» **Stored data entries**:

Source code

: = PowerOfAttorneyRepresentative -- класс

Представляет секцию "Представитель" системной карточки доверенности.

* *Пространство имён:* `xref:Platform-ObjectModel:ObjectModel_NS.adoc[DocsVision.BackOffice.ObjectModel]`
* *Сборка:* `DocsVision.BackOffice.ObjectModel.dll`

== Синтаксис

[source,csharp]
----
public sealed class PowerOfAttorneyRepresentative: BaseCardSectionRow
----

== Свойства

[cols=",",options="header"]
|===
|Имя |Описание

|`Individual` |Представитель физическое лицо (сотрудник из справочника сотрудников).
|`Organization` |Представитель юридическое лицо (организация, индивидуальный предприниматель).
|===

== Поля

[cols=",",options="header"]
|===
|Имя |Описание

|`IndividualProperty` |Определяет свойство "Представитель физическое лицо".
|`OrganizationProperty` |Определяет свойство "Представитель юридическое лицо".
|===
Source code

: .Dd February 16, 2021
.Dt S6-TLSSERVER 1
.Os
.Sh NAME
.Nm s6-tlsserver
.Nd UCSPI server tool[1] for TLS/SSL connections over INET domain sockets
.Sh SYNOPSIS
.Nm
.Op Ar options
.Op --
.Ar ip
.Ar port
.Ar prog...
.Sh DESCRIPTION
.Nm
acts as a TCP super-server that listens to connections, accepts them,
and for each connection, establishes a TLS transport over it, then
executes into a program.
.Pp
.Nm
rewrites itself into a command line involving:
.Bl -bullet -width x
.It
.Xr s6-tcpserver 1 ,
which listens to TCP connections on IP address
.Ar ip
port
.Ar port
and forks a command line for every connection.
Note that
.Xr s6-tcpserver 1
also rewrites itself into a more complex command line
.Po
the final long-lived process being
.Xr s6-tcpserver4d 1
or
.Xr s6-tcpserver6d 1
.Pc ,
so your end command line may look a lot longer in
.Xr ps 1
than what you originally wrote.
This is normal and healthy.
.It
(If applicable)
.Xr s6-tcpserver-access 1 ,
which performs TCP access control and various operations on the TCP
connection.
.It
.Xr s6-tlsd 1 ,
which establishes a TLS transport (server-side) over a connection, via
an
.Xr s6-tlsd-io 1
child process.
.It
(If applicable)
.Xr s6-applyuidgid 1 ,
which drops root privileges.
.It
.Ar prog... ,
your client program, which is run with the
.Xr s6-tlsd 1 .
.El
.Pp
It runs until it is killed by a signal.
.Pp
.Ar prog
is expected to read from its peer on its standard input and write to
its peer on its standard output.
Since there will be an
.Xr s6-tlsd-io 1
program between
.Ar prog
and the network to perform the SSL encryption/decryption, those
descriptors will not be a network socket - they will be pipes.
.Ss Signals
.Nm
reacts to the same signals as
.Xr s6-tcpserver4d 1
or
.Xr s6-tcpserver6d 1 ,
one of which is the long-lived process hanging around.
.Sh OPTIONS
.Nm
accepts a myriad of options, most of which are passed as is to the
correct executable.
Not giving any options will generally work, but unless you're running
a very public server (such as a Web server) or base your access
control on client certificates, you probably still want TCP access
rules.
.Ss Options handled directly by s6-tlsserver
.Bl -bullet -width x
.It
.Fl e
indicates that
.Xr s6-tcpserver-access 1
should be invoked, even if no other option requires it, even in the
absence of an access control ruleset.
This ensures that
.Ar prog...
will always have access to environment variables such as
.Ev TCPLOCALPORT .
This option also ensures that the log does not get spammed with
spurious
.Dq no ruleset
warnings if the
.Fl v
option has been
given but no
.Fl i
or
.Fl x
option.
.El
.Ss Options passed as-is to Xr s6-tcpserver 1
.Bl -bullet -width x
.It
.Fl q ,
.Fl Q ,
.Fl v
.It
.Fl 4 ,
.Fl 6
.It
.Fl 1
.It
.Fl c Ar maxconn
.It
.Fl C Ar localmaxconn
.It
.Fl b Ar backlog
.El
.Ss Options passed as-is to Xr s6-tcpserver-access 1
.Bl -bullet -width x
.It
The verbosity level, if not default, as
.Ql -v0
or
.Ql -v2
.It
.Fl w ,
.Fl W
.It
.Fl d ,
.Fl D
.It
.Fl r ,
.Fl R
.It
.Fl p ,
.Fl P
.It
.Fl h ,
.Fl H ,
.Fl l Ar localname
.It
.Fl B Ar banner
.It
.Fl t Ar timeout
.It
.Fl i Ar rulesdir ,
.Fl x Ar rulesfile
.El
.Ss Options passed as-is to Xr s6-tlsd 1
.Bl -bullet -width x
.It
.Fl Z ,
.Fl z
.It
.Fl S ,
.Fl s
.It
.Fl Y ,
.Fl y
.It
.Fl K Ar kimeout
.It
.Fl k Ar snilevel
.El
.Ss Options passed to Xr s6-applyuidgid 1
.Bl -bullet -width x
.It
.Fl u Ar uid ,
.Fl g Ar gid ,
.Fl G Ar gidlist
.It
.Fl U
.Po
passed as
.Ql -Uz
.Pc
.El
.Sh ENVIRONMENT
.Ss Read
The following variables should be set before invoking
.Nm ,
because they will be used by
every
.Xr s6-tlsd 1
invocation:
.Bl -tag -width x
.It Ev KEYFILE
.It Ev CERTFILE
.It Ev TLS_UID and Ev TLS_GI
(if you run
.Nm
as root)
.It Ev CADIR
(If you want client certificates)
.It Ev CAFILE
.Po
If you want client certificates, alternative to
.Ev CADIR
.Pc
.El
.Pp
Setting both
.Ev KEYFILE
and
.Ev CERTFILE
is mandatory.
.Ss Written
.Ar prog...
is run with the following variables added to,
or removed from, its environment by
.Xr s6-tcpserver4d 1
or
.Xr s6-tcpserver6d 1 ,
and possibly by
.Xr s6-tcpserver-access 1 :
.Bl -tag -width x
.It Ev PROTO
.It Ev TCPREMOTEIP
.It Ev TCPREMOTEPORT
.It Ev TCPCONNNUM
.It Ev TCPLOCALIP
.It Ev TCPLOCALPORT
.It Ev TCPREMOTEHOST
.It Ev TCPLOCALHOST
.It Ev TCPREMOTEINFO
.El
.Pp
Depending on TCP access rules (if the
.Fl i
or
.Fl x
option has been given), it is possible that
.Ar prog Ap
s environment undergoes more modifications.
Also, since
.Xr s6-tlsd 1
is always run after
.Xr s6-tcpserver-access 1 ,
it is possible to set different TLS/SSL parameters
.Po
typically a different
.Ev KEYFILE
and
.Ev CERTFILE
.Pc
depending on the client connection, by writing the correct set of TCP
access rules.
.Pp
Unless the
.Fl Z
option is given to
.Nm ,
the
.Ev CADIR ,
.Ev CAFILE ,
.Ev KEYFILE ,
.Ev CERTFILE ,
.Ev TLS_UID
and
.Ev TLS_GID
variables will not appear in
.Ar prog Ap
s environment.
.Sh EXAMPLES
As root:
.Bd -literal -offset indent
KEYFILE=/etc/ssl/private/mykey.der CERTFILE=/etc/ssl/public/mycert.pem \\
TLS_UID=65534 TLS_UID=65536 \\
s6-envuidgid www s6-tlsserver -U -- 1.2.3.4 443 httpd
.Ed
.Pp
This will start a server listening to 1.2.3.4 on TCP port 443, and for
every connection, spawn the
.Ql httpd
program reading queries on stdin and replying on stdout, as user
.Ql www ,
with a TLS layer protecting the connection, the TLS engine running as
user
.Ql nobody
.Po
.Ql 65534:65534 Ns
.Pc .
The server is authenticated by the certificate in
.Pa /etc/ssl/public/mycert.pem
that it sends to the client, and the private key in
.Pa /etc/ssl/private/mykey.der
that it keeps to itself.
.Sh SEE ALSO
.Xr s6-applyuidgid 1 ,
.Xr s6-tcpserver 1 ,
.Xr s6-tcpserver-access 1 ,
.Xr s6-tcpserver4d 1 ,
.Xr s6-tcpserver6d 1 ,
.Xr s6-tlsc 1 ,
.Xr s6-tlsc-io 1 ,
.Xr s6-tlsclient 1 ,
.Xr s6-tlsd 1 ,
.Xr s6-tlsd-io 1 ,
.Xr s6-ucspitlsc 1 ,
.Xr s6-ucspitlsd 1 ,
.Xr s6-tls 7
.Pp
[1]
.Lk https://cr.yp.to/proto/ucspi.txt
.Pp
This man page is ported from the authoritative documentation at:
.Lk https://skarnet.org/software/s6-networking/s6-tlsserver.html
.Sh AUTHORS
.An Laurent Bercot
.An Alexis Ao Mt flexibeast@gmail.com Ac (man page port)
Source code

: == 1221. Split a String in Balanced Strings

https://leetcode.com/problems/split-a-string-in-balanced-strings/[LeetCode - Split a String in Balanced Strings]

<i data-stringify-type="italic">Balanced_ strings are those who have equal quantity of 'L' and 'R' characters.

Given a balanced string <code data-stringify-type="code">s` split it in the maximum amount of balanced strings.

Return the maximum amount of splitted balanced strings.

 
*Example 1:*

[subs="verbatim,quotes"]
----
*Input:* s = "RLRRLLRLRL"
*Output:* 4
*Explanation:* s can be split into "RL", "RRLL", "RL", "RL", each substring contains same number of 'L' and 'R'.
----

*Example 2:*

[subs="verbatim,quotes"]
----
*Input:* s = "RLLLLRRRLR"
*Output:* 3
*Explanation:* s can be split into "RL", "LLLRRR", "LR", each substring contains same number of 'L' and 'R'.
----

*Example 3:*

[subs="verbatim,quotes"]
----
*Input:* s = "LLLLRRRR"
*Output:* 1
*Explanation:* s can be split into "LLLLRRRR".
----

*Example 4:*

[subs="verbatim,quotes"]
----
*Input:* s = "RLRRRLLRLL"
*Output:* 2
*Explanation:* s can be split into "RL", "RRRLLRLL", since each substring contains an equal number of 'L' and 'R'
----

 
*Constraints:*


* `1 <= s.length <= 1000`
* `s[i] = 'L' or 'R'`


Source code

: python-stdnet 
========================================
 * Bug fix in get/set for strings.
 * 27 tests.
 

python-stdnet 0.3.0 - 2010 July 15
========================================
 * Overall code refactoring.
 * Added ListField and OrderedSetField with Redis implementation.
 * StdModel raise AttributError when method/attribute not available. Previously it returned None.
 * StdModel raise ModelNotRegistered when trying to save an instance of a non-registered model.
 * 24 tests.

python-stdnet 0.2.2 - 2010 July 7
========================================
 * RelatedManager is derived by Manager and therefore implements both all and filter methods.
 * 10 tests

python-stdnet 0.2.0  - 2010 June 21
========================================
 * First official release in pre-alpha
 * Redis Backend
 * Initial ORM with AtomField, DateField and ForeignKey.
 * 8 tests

» **WORK REQUIRED**:
Starting at the first line of the records, print each line exactly, stopping after the line that contains "than what you originally wrote.".

» **EXERCISE OUTPUT**:
Source code

: = PowerOfAttorneyRepresentative -- класс

Представляет секцию "Представитель" системной карточки доверенности.

* *Пространство имён:* `xref:Platform-ObjectModel:ObjectModel_NS.adoc[DocsVision.BackOffice.ObjectModel]`
* *Сборка:* `DocsVision.BackOffice.ObjectModel.dll`

== Синтаксис

[source,csharp]
----
public sealed class PowerOfAttorneyRepresentative: BaseCardSectionRow
----

== Свойства

[cols=",",options="header"]
|===
|Имя |Описание

|`Individual` |Представитель физическое лицо (сотрудник из справочника сотрудников).
|`Organization` |Представитель юридическое лицо (организация, индивидуальный предприниматель).
|===

== Поля

[cols=",",options="header"]
|===
|Имя |Описание

|`IndividualProperty` |Определяет свойство "Представитель физическое лицо".
|`OrganizationProperty` |Определяет свойство "Представитель юридическое лицо".
|===
Source code

: .Dd February 16, 2021
.Dt S6-TLSSERVER 1
.Os
.Sh NAME
.Nm s6-tlsserver
.Nd UCSPI server tool[1] for TLS/SSL connections over INET domain sockets
.Sh SYNOPSIS
.Nm
.Op Ar options
.Op --
.Ar ip
.Ar port
.Ar prog...
.Sh DESCRIPTION
.Nm
acts as a TCP super-server that listens to connections, accepts them,
and for each connection, establishes a TLS transport over it, then
executes into a program.
.Pp
.Nm
rewrites itself into a command line involving:
.Bl -bullet -width x
.It
.Xr s6-tcpserver 1 ,
which listens to TCP connections on IP address
.Ar ip
port
.Ar port
and forks a command line for every connection.
Note that
.Xr s6-tcpserver 1
also rewrites itself into a more complex command line
.Po
the final long-lived process being
.Xr s6-tcpserver4d 1
or
.Xr s6-tcpserver6d 1
.Pc ,
so your end command line may look a lot longer in
.Xr ps 1
than what you originally wrote.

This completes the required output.